══ Records provided ══

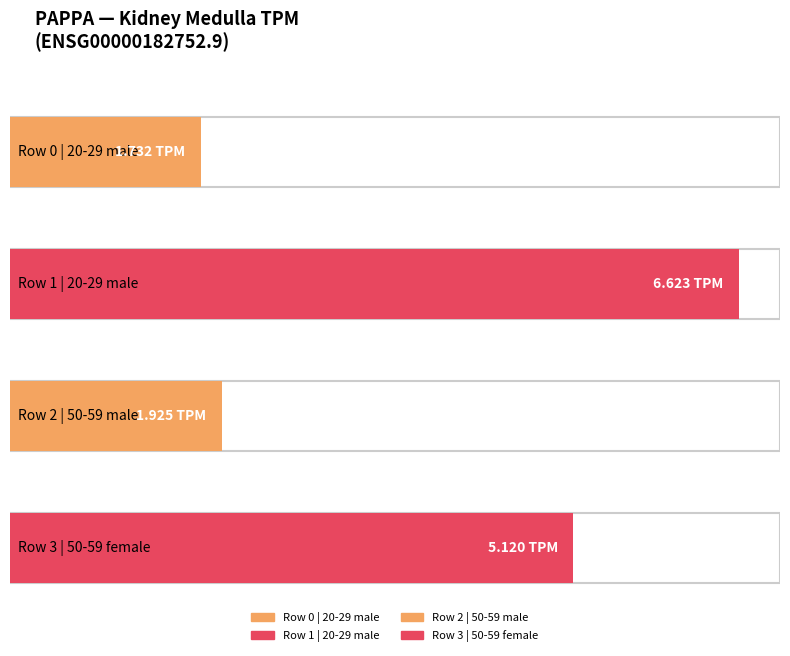

What is the ratio of the value at Row 1
20-29 male to the value at Row 3
50-59 female?

1.3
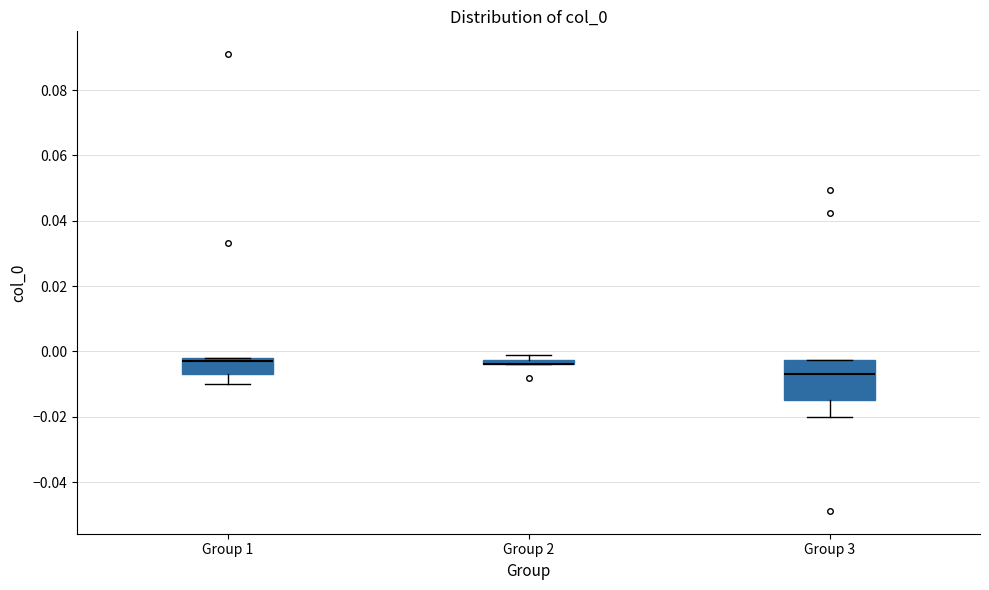

Comparing the boxes themselves (not the whiskers), which one is the tallest?

Group 3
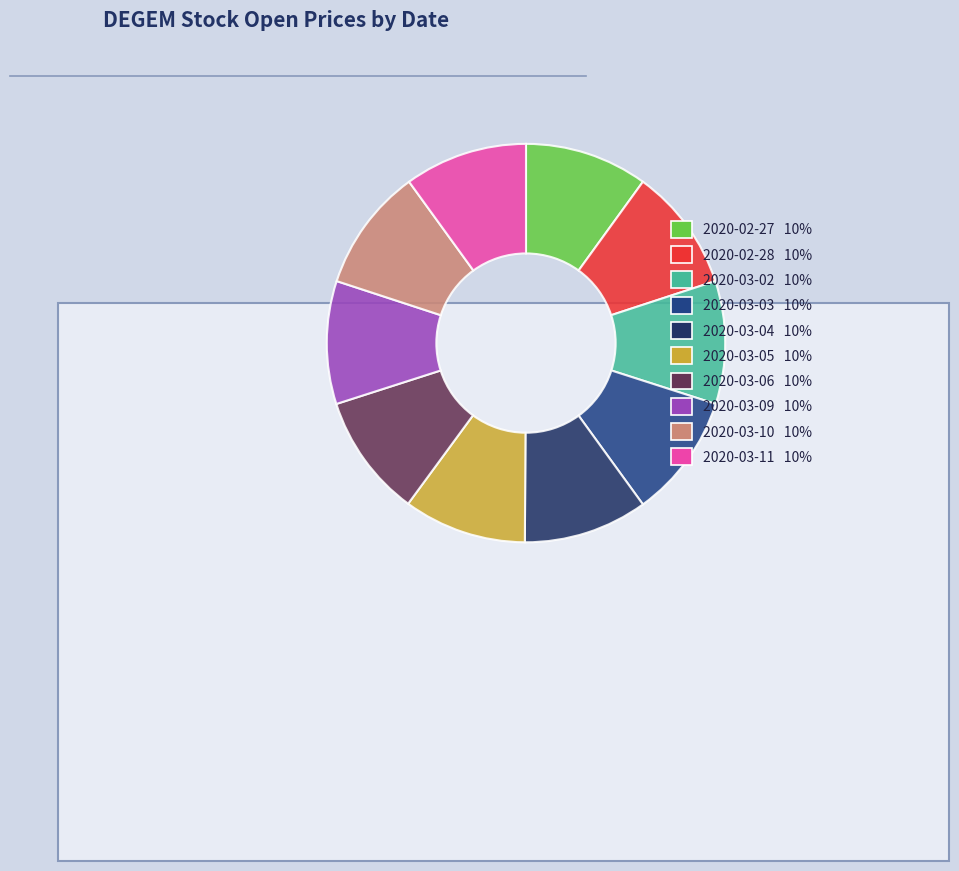

Rank the categories by value from lowest to highest.

2020-02-27, 2020-02-28, 2020-03-02, 2020-03-05, 2020-03-06, 2020-03-09, 2020-03-10, 2020-03-11, 2020-03-03, 2020-03-04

═══

(Task to carry out) Can you repeat every line of the records above exactly, leaving out the pictures?

(The completed task)
What is the ratio of the value at Row 1
20-29 male to the value at Row 3
50-59 female?

1.3

Comparing the boxes themselves (not the whiskers), which one is the tallest?

Group 3

Rank the categories by value from lowest to highest.

2020-02-27, 2020-02-28, 2020-03-02, 2020-03-05, 2020-03-06, 2020-03-09, 2020-03-10, 2020-03-11, 2020-03-03, 2020-03-04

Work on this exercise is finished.